Street in the City of London, England

Threadneedle Street is a street in the City of London, England, between Bishopsgate at its northeast end and Bank Junction in the southwest. It is one of nine streets that converge at Bank. It lies in the ward of Cornhill.

==History==
Threadneedle Street is famous as the site of the Bank of England. The bank itself is sometimes known as 'the Old Lady of Threadneedle Street' and has been based at its current location since 1734. The London Stock Exchange was situated on Threadneedle Street until 2004, when it relocated to nearby Paternoster Square. The Baltic Exchange was founded in the Virginia and Baltick Coffee House on Threadneedle Street in 1744. It is now located on St Mary Axe.

==Etymology==
Some believe that the name originated as Three Needle Street, first attested to in 1598, perhaps from a signboard portraying three needles, or from the three needles on the arms of needle-makers who had premises on the street. The threads and needles used by the members of the Worshipful Company of Merchant Taylors are another possibility, since the livery company's hall has been located on Threadneedle Street since 1347. Before 1598, the road was part of Broad Street, now Old Broad Street.

==Points of interest==
In addition to the Bank of England, there are a number of shops, banks, restaurants and offices located on Threadneedle Street.

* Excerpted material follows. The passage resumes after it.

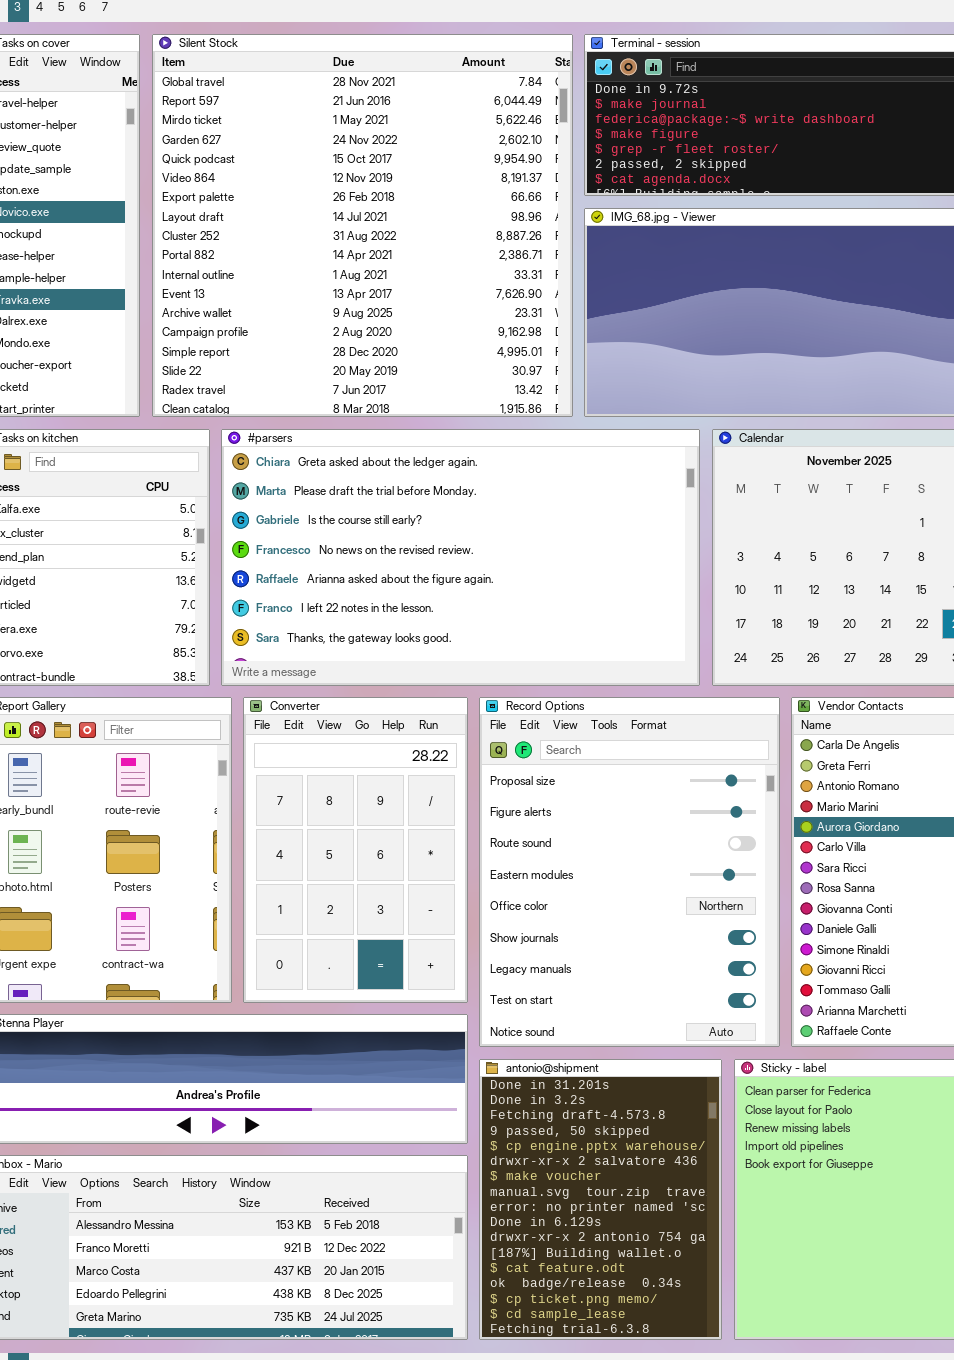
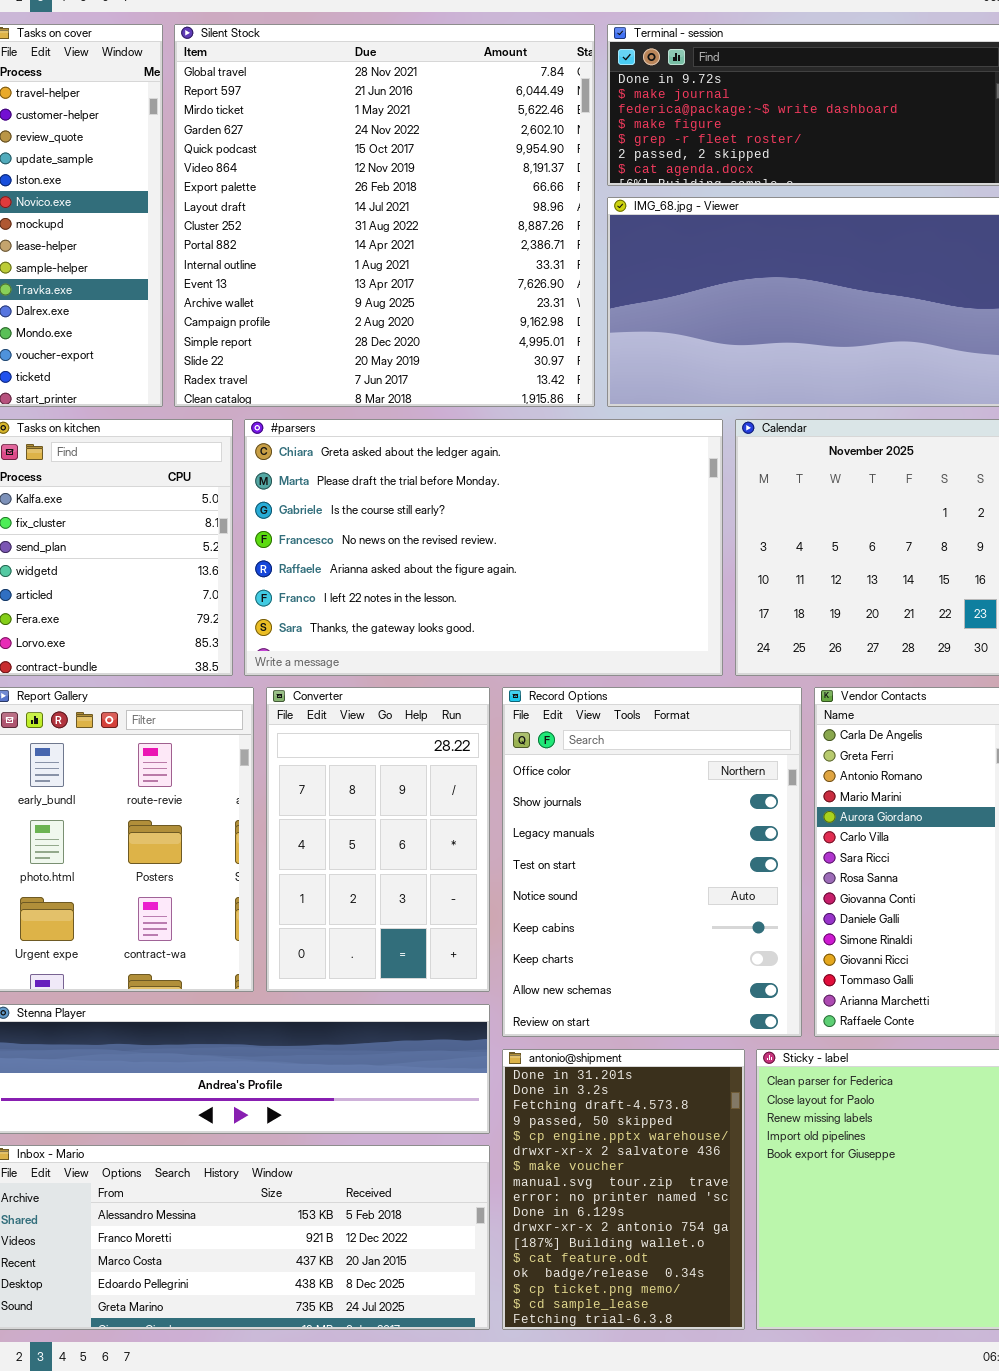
Record Options: [479,697,780,1047] -> [502,687,802,1037], scrolled down 4 rows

The Merchant Taylors' Hall, home of the Worshipful Company of Merchant Taylors, has occupied a site off Threadneedle Street since 1347. Reportedly the British national anthem was sung, in private, in 1607 for the first time, conducted by John Bull.

The headquarters of the South Sea Company was located on the street, from 1711 to the 1850s.

The London office of the world's oldest merchant bank, Berenberg Bank, is located at No. 60.

The nearest London Underground station is Bank and Monument. London's first bus service ran between Threadneedle Street and Paddington from 1829. Today, the street is served by bus routes 8, 11, 23, 26, 133, 242, and 388.

Over 5,000 tonnes of gold bars are held by the Bank of England, both official reserves of the UK Treasury, and others, in a system of eight vaults, over two floors, under Threadneedle Street.